Fig 1.
Simplified schematic of the UPEC morphology cycle during UTIs.
(1) Rod-shaped bacteria adhere to BECs. (2) Invasion via endocytosis. (3) Rods undergo shape changes to a cocci-like form and densely cluster together in biofilm-like IBCs. In a second step, a subpopulation of the bacteria reinitiate growth, without dividing, to become filamentous. The exact molecular ques regulating this are unknown, but the cell division protein DamX is essential for filamentation [38]. (4) The growth of IBCs and filaments overwhelms the bladder cell, which ruptures whereby UPEC of various morphologies are expelled. (5) Exfoliated filaments (A) can continue to elongate to 100s of micrometers (B) before the cell division machinery is “switched on” and reversal is initiated (C).
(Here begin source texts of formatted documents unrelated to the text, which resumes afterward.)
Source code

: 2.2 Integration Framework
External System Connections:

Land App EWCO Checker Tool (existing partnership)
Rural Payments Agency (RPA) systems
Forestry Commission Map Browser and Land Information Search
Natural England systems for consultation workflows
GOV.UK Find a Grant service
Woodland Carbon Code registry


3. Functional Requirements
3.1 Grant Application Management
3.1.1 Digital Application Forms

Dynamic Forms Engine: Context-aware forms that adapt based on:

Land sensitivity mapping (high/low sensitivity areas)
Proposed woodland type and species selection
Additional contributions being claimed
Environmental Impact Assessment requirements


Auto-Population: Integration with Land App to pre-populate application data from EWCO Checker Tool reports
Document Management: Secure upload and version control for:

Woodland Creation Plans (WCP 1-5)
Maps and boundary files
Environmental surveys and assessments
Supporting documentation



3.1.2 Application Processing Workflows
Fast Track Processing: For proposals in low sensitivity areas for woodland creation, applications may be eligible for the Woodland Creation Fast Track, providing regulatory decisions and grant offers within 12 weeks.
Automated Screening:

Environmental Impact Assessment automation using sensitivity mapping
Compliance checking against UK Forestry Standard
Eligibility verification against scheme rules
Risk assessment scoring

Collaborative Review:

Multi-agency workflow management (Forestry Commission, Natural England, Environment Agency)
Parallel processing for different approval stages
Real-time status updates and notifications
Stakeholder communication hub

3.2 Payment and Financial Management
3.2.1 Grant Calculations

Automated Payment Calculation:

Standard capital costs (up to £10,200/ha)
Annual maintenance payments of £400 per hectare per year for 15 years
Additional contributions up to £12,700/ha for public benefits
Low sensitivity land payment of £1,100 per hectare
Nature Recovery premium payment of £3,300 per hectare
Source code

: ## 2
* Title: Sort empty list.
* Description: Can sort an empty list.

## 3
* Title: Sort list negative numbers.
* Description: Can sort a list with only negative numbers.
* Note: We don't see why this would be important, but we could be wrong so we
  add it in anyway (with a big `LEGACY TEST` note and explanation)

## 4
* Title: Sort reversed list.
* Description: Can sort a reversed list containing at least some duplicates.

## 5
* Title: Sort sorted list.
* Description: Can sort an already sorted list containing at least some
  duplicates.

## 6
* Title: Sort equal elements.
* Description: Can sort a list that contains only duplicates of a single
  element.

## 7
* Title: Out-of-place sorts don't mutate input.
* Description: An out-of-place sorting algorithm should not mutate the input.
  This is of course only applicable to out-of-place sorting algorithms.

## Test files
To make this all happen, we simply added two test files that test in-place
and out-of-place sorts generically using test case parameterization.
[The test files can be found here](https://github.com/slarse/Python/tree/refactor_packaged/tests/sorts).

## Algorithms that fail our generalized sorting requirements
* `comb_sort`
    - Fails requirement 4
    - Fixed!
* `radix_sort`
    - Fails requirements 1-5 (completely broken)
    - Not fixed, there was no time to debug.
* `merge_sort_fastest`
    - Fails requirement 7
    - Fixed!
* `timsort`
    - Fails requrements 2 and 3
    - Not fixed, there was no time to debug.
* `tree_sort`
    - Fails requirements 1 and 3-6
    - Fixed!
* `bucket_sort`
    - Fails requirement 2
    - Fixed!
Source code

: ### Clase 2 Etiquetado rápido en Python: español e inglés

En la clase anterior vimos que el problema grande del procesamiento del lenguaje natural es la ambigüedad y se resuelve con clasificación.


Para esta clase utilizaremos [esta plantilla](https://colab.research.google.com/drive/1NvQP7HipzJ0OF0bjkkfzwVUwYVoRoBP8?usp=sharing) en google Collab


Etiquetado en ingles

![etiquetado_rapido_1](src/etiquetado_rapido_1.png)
DamX also has a function during reversal (filament division); DamX tagged with a fluorescent protein forms stable rings at division sites along the filaments [31,38]. Daughter cells are pinched off from the mother filament at an increasing rate during the early stages of reversal, which would allow reinitiation of the infection cycle by invasion of noninfected bladder cells (1). BEC, bladder epithelial cell; IBC, intracellular bacterial community; UPEC, uropathogenic Escherichia coli; UTI, urinary tract infection.